In the cloud, Amazon may 20, was discovered open access to data about 49 million users Instagram. They were mostly accounts of famous people, bloggers and brands. The database contained phone numbers and email addresses.
Usernames, passwords, addresses and phone numbers, shopping lists or diagnoses — all of this you can find on the DarkNet forums. The only question is, can you tell us, the experts name of the company, made a diversion and if we find ourselves in these lists.
Purpose — personal data
The average user may to reassure himself that he personally is not interesting to anyone.
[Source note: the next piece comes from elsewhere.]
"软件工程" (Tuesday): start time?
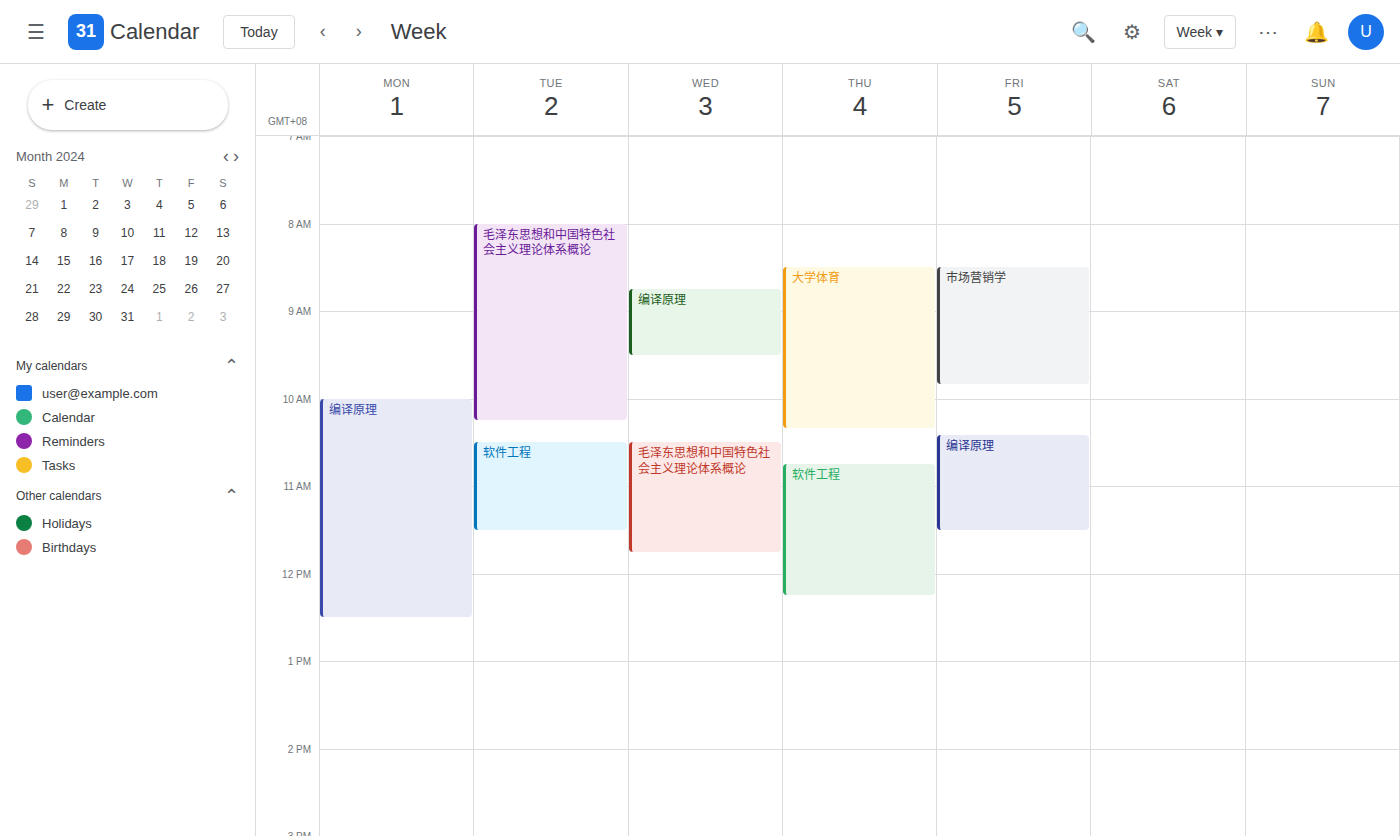
10:30 AM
But hackers don’t break your computer, and the state services and information systems of large companies. Contrary to the expectations of people far from information security, their main purpose is not corporate or military secrets, and personal data. For example, in January last year, was discovered hacking into the system of regional health administration of southern and Eastern Norway (Helse Sør-Øst RHF). The attackers gained access to personal data and medical records of nearly 3 million Norwegians — more than half of all people in the country. Stolen medical data contained information about employees of the government, secret service, military, politicians and other public persons.
In March 2018 the hacking popular apps for fitness and food records, owned by Under Armor, was the cause of the data breach. The company raised about 150 million users. Criminals are known user names, email addresses and hashed passwords.
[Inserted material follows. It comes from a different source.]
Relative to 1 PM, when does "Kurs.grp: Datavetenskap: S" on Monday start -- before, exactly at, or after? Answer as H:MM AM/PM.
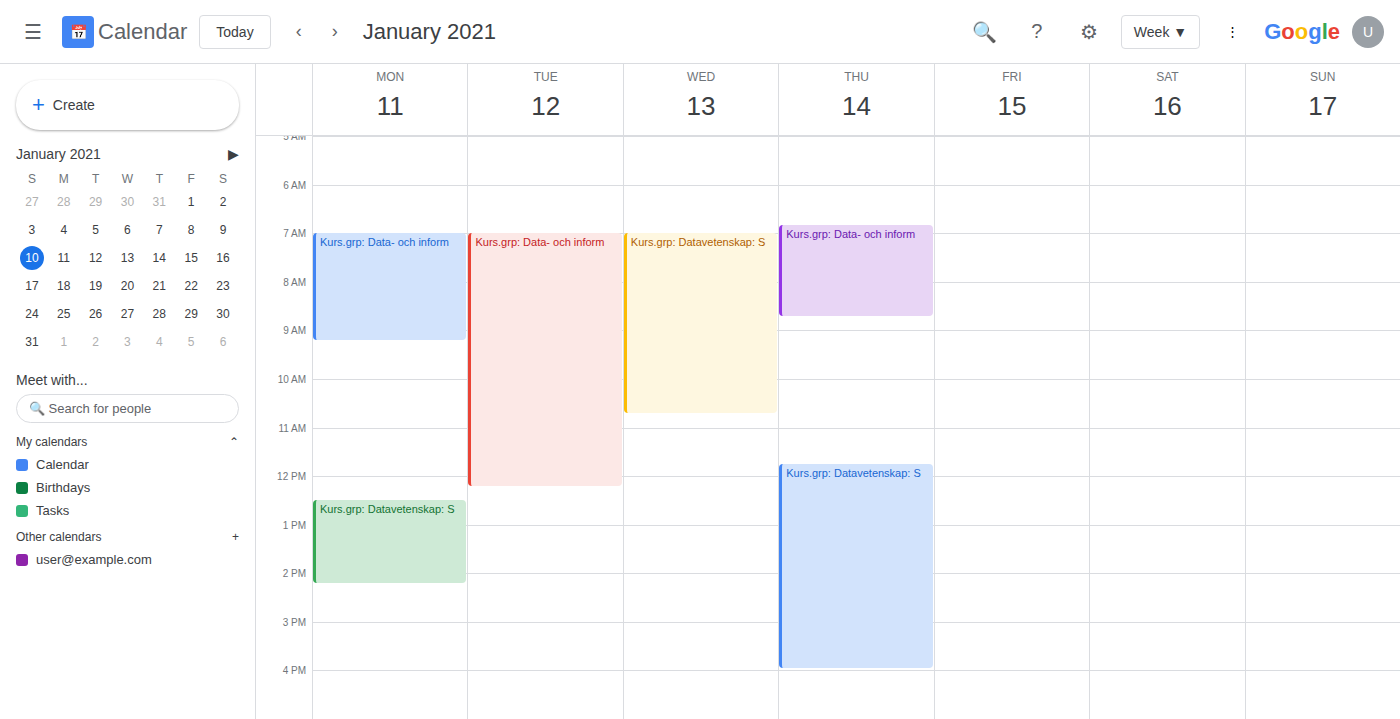
12:30 PM -- before 1 PM, 30 minutes above the 1 PM line.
Why is this happening? The first reason is that secrets are hard to sell, and personal information though, and are cheap but are sold in large volumes and will always find a buyer. They can be used for fraud, phishing (including telephone), as well as the sale to spammers.
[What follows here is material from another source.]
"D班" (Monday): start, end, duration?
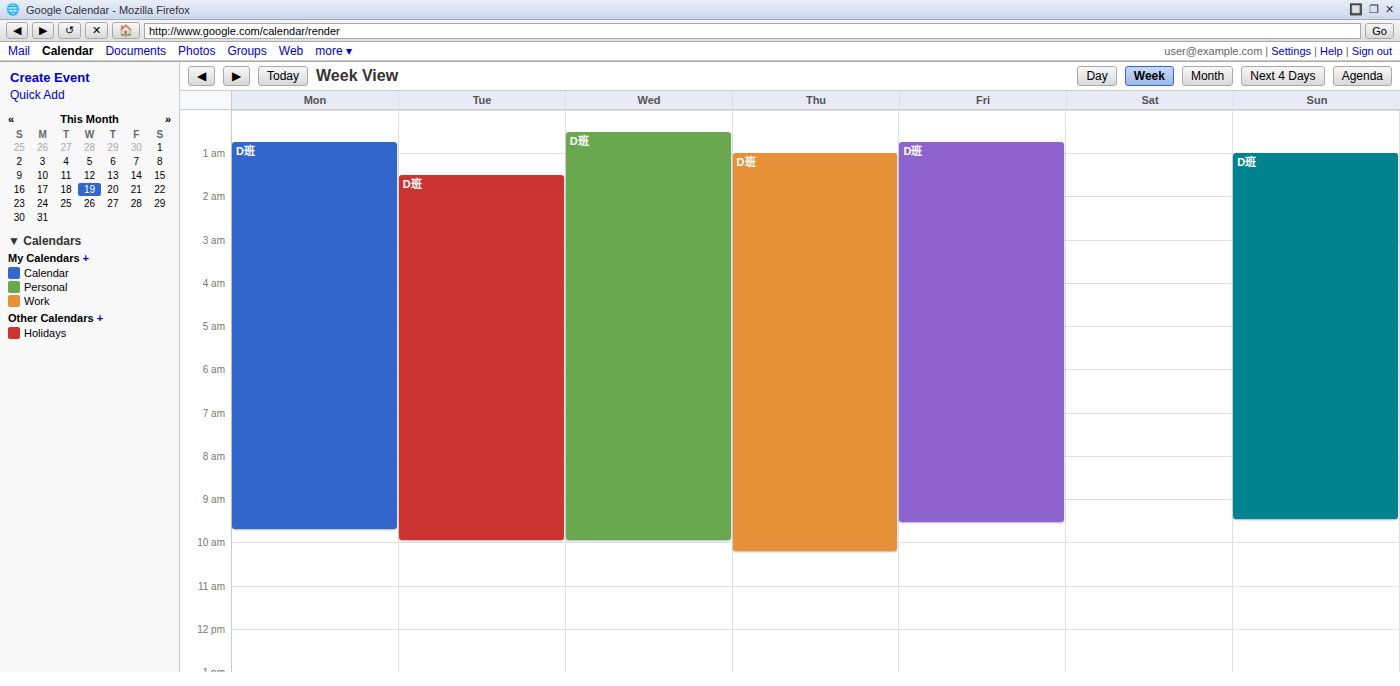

For example, in June 2019 for selling concert tickets Ticketfly, owned by Eventbrite, announced the hacker attack on its database. The client base of the service was stolen by a hacker IsHaKdZ, which demanded for its non-proliferation $7502 in bitcoins. The database contained the names, addresses, telephone numbers and e-mail addresses of customers of Ticketfly, and even some of the staff of the service is just more than 27 million records. It is difficult to estimate how much could cost data from 92 million accounts (usernames, hashed passwords) from the Israeli genealogy service MyHeritage, which has flowed in June 2018. The service stores the DNA information users, and building their family trees.
Data loss without cyber attacks
Data is lost not necessarily as a result of the break-ins, that is, targeted attacks. Sometimes breaches happen. So in July of 2018 was publicly available personal information (names, email addresses, postal addresses, etc.) of the 2 million accounts of American mobile operator T-Mobile. The data breach was caused by a mistake in the code of interaction between the online Apple store and server T-Mobile responsible for the verification of user accounts.
Data flow from everywhere, as often they are in the public domain or in the archives on network shares are in the public databases, transmitted between information systems without any encryption or authorization. Cyber criminals do not have to bother cracking the system: they simply scan the Internet for the “open door” and collect “discarded” data. And examples of high-profile leaks no less than break-ins.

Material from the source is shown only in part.